Wo wir gerade beim Fasten sind. Radikale Asketen wissen, dass wir theo­retisch ein paar Wochen ohne Nahrung auskommen könnten. Und ein paar Tage ohne Wasser. Aber wie lange halten wir es ohne Sauerstoff zum Atmen aus? Nacktmulle schaffen es bis zu 20 Minuten.

Das ist auch ganz hilfreich. Denn Sauerstoff ist in den unterirdischen Gängen der Nacktmullkolonien Mangelware. Während für Menschen ein Sauerstoffgehalt von unter zehn Prozent in der Atemluft lebensgefährlich wird, kommen die Mulle stundenlang mit fünf Prozent aus. Wenn die Tiere dicht an dicht zusammengekuschelt in ihren Nestern schlafen, bekommen sie zeitweise fast gar keine Luft. Und ersticken nicht.

Achtzehn Minuten halten die Mulle sogar komplett ohne Sauerstoff aus. Dabei fallen die Tiere in eine Art Winterruhe. Ihr Puls senkt sich von 200 auf 50 Herzschläge pro Minute. Die Tiere greifen dann auf eine einzigartige Überlebensstrategie zurück: Sie versorgen ihre Organe unabhängig von Sauerstoff mit Energie. Dazu stellen sie ihren Stoffwechsel von Glukose auf Fruktose um.

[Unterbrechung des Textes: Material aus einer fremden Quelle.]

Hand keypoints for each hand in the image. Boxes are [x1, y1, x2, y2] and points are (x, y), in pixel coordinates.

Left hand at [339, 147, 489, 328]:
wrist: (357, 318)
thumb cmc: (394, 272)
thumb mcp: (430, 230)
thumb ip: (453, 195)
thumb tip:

Könnte unser Hirn im Notfall so eine kurze Atempause einlegen, müssten wir uns nicht mit den schweren Folgen beschäftigen, die ein Schlaganfall oder ein Herzinfarkt innerhalb von Minuten bei Menschen anrichten kann.

Dialekt kann tödlich sein

Und dann sprechen Nacktmulle noch verschiedene Dialekte. Wie das eben ist, wenn sozia­le Gruppen ohne jeden Austausch voneinander getrennt werden. Eigene Melodien und Phrasen schleichen sich ein.

Das haben Wissenschaftler herausgefunden, indem sie über 35.000 verschiedene Nacktmullgeräusche aufgenommen und mit einem Computerprogramm analysiert haben. Die Software konnte später jedem Mull einen individuellen Sound zuweisen. Darüber hinaus ließen sich Gemeinsamkeiten der Laute innerhalb einer Kolonie feststellen. Daraus haben die Forschenden geschlossen, dass wohl jede Nacktmull­kolonie seinen eigenen Dialekt hat.

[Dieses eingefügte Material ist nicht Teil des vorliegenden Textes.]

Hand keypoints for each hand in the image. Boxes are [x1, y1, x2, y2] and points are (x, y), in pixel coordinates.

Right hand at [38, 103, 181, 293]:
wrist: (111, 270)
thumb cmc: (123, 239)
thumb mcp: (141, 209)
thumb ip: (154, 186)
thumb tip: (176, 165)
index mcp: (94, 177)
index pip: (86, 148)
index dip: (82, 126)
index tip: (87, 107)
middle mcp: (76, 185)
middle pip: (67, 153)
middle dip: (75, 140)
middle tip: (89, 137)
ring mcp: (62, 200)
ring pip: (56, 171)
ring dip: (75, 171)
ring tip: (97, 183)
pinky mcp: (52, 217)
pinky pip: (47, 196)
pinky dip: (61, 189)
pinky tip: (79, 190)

In einer Nacktmullkolonie gibt es ständig Geräusche. Die Tiere fiepen, grunzen und zirpen ununterbrochen. Unter all diesen Lauten gibt es auch eine Grußformel: ein leises Zwitschern, mit dem sich die Tiere „Hallo“ sagen – und erkennen. Antwortet ein Mull auf die Begrüßung im angemessenen Sound, so wird er freundlich willkommen geheißen. Spricht er jedoch einen anderen Dialekt, gibt’s Ärger.

Denn Nacktmulle sind fremdenfeindlich. Mulle, die nicht dieselbe Sprache sprechen, werden rabiat aus den Tunneln der Kolonie gejagt, bestenfalls. Für gewöhnlich töten Mulle Artgenossen aus anderen Kolonien, wenn die sich in einen fremden Bau gebuddelt haben.